For good measure—and quite unlike anything I’ve seen since they collected Thurber or Nash—you’ll find page upon page (pp. 228-265) of rhyme that will make you smile, chuckle, and laugh, while simultaneously reading your way through the history of philosophy, theology and hermeneutics, to which topics Williams returns later not in levity but in full seriousness (pp. 267 ff.). The effect is a liberal arts education in miniature, with Theology as its capstone (p. 334). The book ends beautifully, much like Paradise Lost: the end is the beginning (p. 360).
Finally, three notable, but passing, particulars:
(1.) The publisher has the great good sense to use a slightly smaller font when a larger one would cause the line to bleed over—because visuals matter.
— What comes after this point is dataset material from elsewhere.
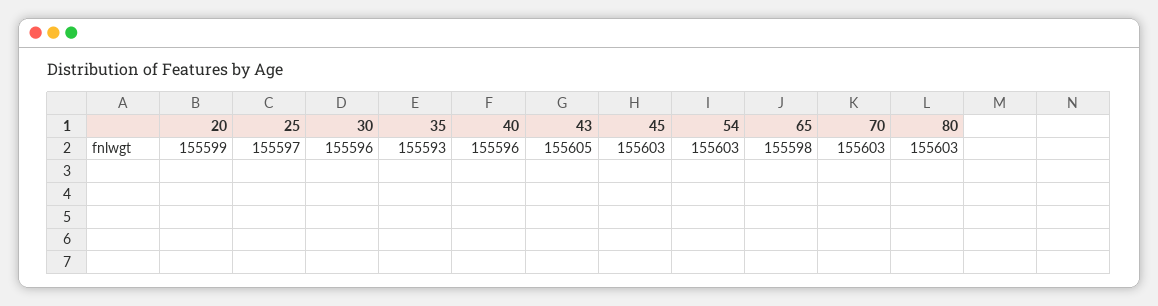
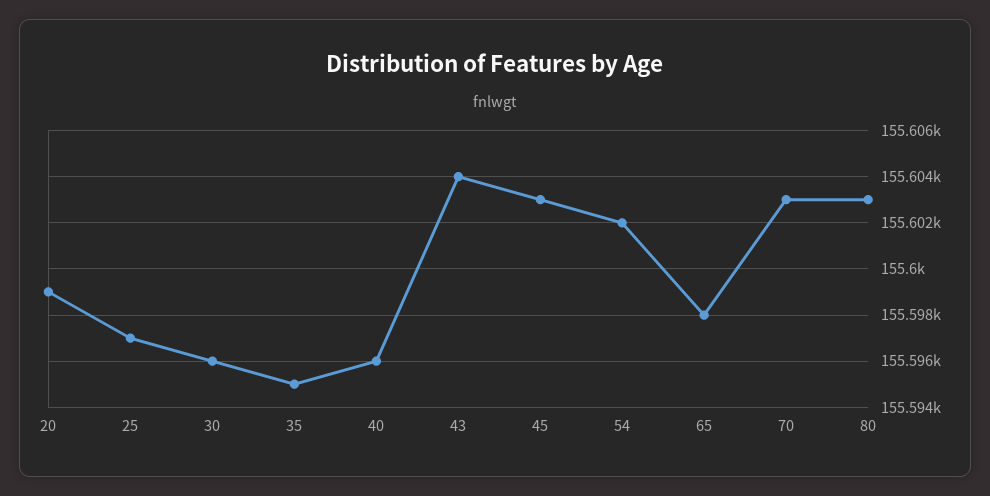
35: 155593 -> 155595
43: 155605 -> 155604
54: 155603 -> 155602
To sound and sense add sight.
(2.) While the word “sackbutt” (p. 171) is historically accurate, it is so—unpoetical.
(3.) Lastly, please understand this comment as the highest possible praise: Of the nearly 400 poems in this collection, not one can righty be called a somnifacient—not one. The achievement is impressive. Not even Sidney, Housman, or Gray could ring the bell every time. Yet here, every poem both embodies and elicits thought and piety. Each one, considered carefully, illustrates why thought and piety are so closely related, perhaps twins. Williams’ poetry is the verbal embodiment of Benjamin Whichcote’s dictum that no notion ever changed his heart that did not first enlighten his mind.
Books related to this essay may be found in The Imaginative Conservative Bookstore.
[i] For example, Frost: “Times in the Appalachian High Country” (p. 12) and “Metaphor Glimpsed” (p. 51), Hopkins: “Plane Flight” (p.33), Dickinson: “Spring Metaphor” (p. 17) and “Commentary, Job 38: 7” (p. 36), De la Mare: “New Every Morning” (p. 44), and occasionally even Wordsworth: “Conversation with a Back-Packer” (p. 52).
[ii] But not—praise God—Eliot, Sandburg or Pound, or at least not too much.